Data excerpts

========================================================================

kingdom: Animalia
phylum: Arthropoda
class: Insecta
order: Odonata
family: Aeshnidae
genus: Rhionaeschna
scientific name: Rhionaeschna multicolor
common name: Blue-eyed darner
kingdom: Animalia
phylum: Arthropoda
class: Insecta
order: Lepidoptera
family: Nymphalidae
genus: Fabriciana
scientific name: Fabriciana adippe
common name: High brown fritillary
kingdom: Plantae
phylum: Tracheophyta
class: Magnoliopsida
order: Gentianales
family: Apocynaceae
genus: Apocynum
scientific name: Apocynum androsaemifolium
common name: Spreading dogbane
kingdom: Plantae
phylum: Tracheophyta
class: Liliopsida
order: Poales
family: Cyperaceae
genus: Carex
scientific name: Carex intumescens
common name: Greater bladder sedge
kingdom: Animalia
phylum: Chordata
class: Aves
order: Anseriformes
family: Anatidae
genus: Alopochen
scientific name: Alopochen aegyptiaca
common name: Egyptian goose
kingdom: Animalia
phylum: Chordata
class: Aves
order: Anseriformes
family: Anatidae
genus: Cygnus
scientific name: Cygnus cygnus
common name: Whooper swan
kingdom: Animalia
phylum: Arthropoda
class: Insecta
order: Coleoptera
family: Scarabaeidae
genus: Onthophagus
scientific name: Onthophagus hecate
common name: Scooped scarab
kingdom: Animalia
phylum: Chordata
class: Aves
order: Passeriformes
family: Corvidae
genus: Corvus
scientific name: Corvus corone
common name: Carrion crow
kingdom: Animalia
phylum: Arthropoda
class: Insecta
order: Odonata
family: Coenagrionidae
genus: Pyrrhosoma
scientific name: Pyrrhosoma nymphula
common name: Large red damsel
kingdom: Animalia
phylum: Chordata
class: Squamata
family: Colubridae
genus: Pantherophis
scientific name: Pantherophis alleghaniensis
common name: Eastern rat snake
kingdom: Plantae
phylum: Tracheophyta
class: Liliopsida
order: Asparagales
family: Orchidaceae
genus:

========================================================================

[Work to be completed]:
Reproduce the entries word for word, starting at the line that contains "common name: Large red damsel" and stopping after the final line of the entries.

[Expected answer]:
common name: Large red damsel
kingdom: Animalia
phylum: Chordata
class: Squamata
family: Colubridae
genus: Pantherophis
scientific name: Pantherophis alleghaniensis
common name: Eastern rat snake
kingdom: Plantae
phylum: Tracheophyta
class: Liliopsida
order: Asparagales
family: Orchidaceae
genus:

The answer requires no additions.